I realized that while I was thinking about William Cook's recent comments about the definition of objects and object oriented programming and the subsequent discussion. If you are designing a new language, then you absolutely do need to know this sort of thing, and to think about it rather deeply, at least if you're interested in knowing what the hell you're doing. But I'm not designing a language, at least at the moment. [Whoopsie. Almost wrote "But I'm not" (period), implying "...interested in knowing what I'm doing". Which may be true, too.]
Here at present, I am mostly concerned with existing bodies of code in existing languages. Here's a simile for you: a chunk of code is like an organism, and a programming language is like a species. Organisms and species have at least some kind of real existence in the world. Other, higher level, taxonomic categories like family and order, not so much. They are abstractions that may or may not be useful for other purposes, but they don't have much to say about any specific situation. Remember, a panda is order Carnivora.

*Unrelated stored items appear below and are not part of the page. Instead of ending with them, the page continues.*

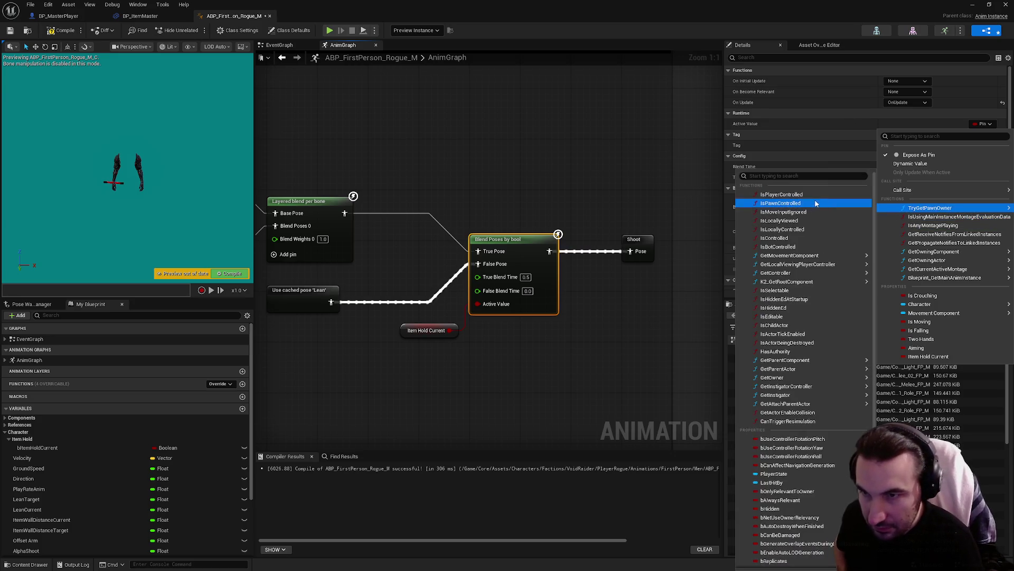
{"action": "mouse_move", "coordinate": [830, 256]}
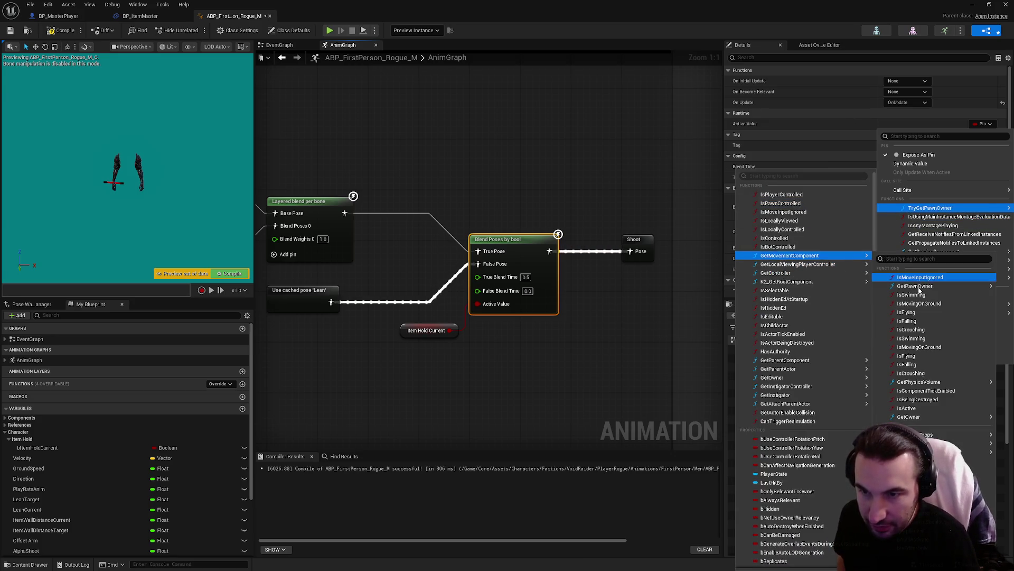
{"action": "left_click", "coordinate": [633, 342]}
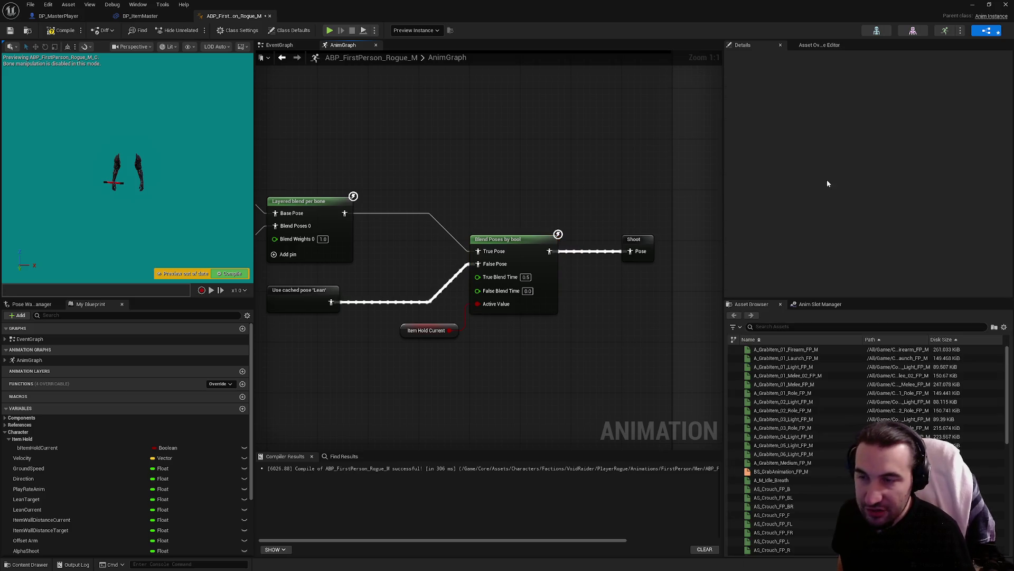
{"action": "left_click_drag", "start_coordinate": [562, 373], "coordinate": [465, 232]}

So, as I am interested in code in an existing programming language and in the idioms of that language (which you should be, if you're trying to write code), the question of whether or not the language can be described as "functional" or "object oriented", or "mauve", is supremely uninteresting to me. If I am solving a problem in code, whether the code is "object oriented" by any definition is completely unimportant, compared to whether or not it is idiomatic in my particular programming language and culture. Whether it satisfies the given defition, or not, no matter how valid or important the definition, has no real informational power, it doesn't cast any special light on anything necessary to a given language and body of code.
I'm just sayin'....
Postscript: Upon re-reading, it seems an important part of my introduction stayed inside my skull. I have chiseled it out here:
It is not the case that I do not care about the definition of object oriented programming. I do care about that definition. Cook's comments are very compelling, especially on the distinction between abstract data types and objects; mixing the two leads to a confusing morass. But, much of the energy in the reddit discussion, as well as a goodly chunk of Will's post, goes towards asking how the definition applies to existing languages. Unfortunately, the answer is almost always, "poorly". Especially since the result is frequently counter-intuitive: Erlang is object oriented while C cannot be.[1][2][3]
1. Ignore all the comments about Class Construction in C and C++ being about C++; as I recall, very little of the book concerns C++.
2. Whatever happened to Roger? Oh.
3. See the final paragraph of Objection 4 of Joe's Test Page.
Comments
Hi Tommy, I completely agree that the definition isn't very useful to you. But the definition of "zebra" isn't very useful either. I don't mean to be snide, I'm just agreeing that different tasks need different information. When using a particular programming language, it doesn't matter very much how the language is described or categorized, as you point out.